Catatan di Hari Rabu Abu
Hari Rabu abu merupakan awal puasa dan pantang bagi umat katolik. Masa pantang dan puasa ini akan dijalani selama 40 hari menjelang hari raya Paskah.
Sebagai organis, salah satu pelayan gereja, saya mendapat tugas pada hari tersebut. Pada pagi hari pukul 07.00 saya siap melaksanakan tugas tersebut. Dengan persiapan yang saya lakukan berharap bisa melaksanakan tugas tersebut dengan sebaik-baiknya. Persiapan bukan hanya saya lakukan pada pagi itu, tetapi beberapa hari sebelumnya. Memang saya sudah biasa menjalankan tugas itu, tetapi tetap saja melakukan persiapan. Karena dengan persiapan, saya menjadi yakin untuk melakukannya dengan baik.
Karena suatu hal, sore harinya saya masih harus bertugas lagi di gereja yang sama. Salah satu teman organis saya berhalangan hadir. Maka saya diminta untuk menggantikannya. Saya pun siap melaksanakannya, karena saya menyadari apa yang saya lakukan bukan hanya untuk temanku yang berhalangan saja, tetapi juga untuk banyak umat yang hadir di gereja saat itu. Dan saya yakin itu juga merupakan persembahan diri saya kepada Tuhan, menyediakan diri untuk dipakai oleh Tuhan.
Dengan penuh keyakinan, saya akan menuju ke gereja beberapa menit lagi karena perayaan ekaristi akan dimulai pada pukul 17.30. Suamiku mengingatkan bahwa bukan pukul 17.30 mulainya, tetapi pukul 17.00. Saya terkejut dengan hal itu. Dari siang saya berkeyakinan bahwa tugas sore ini akan dimulai pukul 17.30. Â Ternyata itu kesalahan besar yang saya lakukan, tidak mengecek jadwal yang sebenarnya.
Sebuah kesalahan yang saya lakukan.

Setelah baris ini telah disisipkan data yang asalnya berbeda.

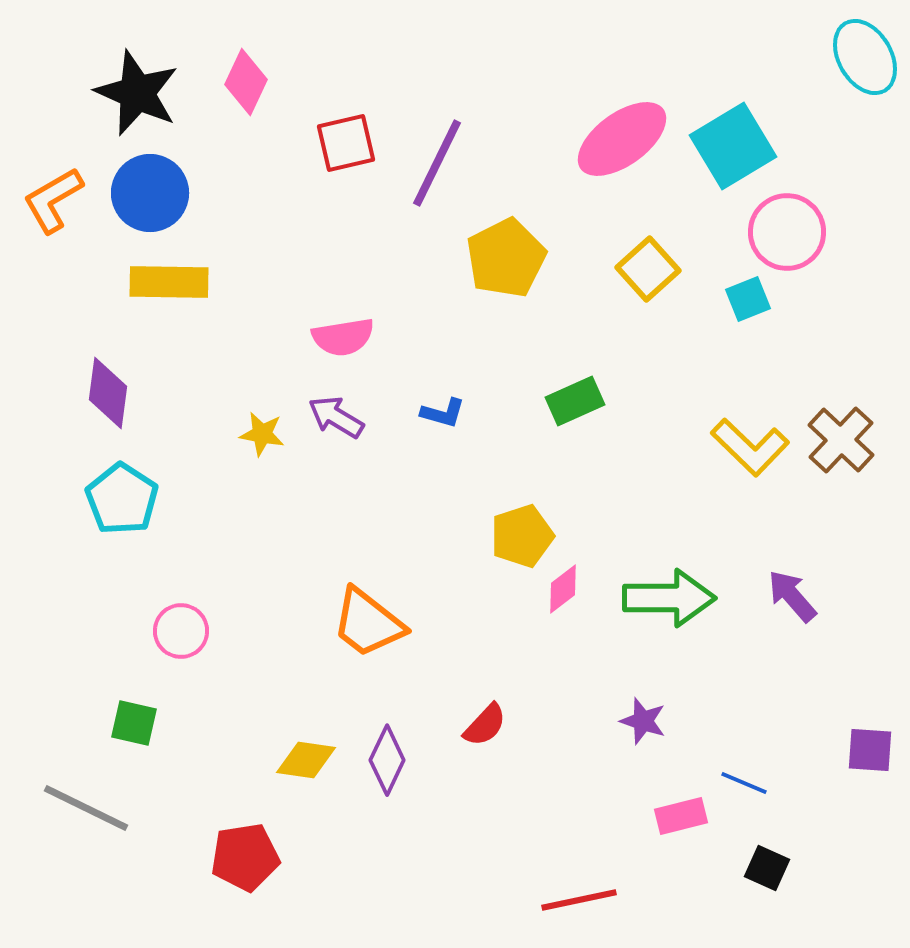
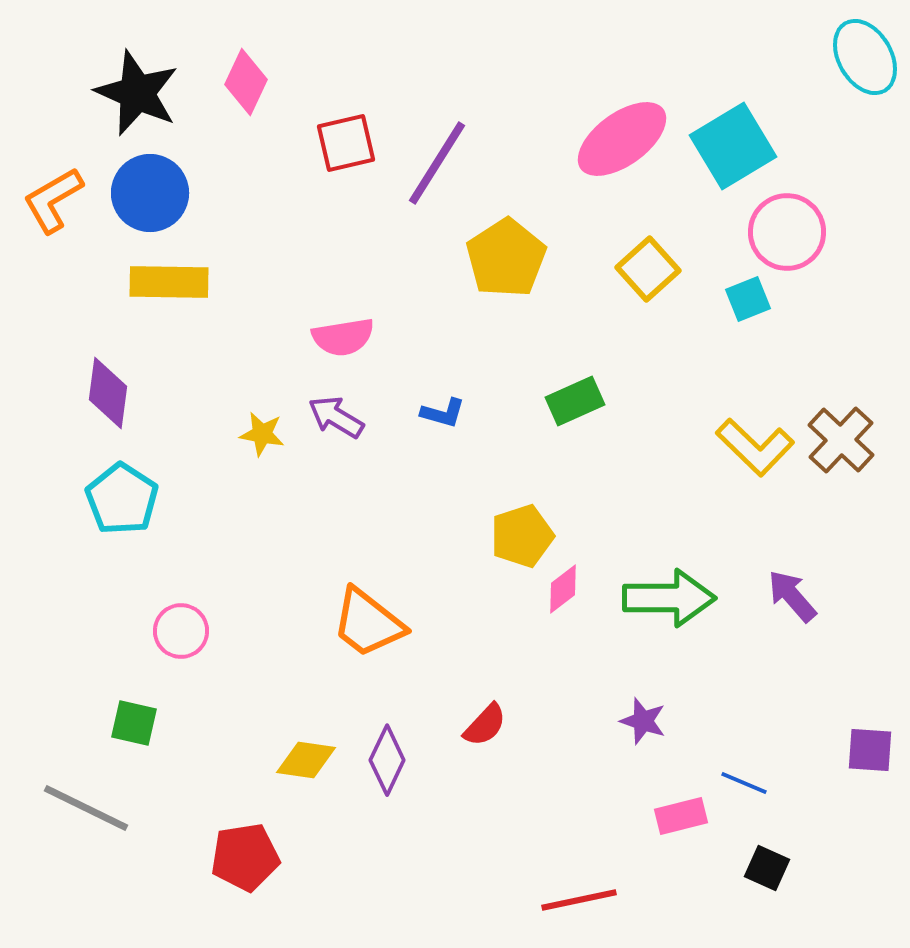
purple line at (437, 163): rotated 6 degrees clockwise
yellow pentagon at (506, 258): rotated 6 degrees counterclockwise
yellow L-shape at (750, 447): moved 5 px right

Memastikan diri tanpa melihat jadwal yang sebenarnya. Saya hanya berpikir biasanya misa sore dilaksanakan pukul 17.30, tanpa memastikan yang sebenarnya. Sebuah pelajaran yang saya dapatkan pada hari itu.
Bergegas saya menuju ke gereja. Benar saja sampai di sana sudah banyak orang yang datang. Tinggal 15 menit lagi waktu yang tersedia untuk menenangkan diri, menyiapkan buku-buku iringan, membuka organ, memilih register dan mengatur volume. Dengan rahmat Tuhan, semuanya bisa saya lewati.
Pada bagian awal, saya mendapatkan pelajaran. Begitu juga  pada akhir saya melaksanakan kewajibanku di sore itu ada satu pelajaran lagi yang saya peroleh. Ketika akan meninggalkan gereja, saya  bertemu seorang teman yang dulu pernah bekerja di tempat yang sama. Beliau sebaya dengan saya. Beliau harus duduk di kursi roda akibat dari penyakit diabetes yang dideritanya. Ke mana-mana tergantung dengan orang lain. Saat saya menyapanya, beliau berkaca-kaca melihat saya.
'Aku iri."
Dua kata ini telah mewakili banyak perasaan yang tak terucap dalam perjumpaan dengan saya. Saya tetap memberi semangat kepada beliau. Saya katakan kepadanya bahwa walaupun duduk di kursi roda, tetapi masih tetap semangat untuk ke gereja. Sebuah sikap yang sangat baik teta dimilikinya. Dengan lambaian tangan, dan matanya masih berkaca-kaca kami berpisah.
Perjumpaan saya dengan teman tersebut memberi pelajaran kepada saya untuk selalu bersyukur segala sesuatu yang Tuhan anugerahkan. Kalau saya masih bisa berjalan, berlari, bekerja, melayani di gereja, itu semua atas izin-Nya. Kesehatan yang masih dikaruniakan harus saya manfaatkan dengan sebaik-baiknya. Menyediakan diri untuk dipakai Tuhan menjadi alat dalam melayani sesama.
Ternyata dari awal masuk gereja sampai pada saat pulang Tuhan memberi pelajaran sangat berharga.
Yang pertama agar saya tidak hanya mengira-ngira tetapi harus memastikan kapan atau jam berapa sebuah acara akan dimulai.
Yang ke-dua saya harus selalu bersyukur, karena semua yang bisa saya lakukan adalah merupakan karunia Tuhan.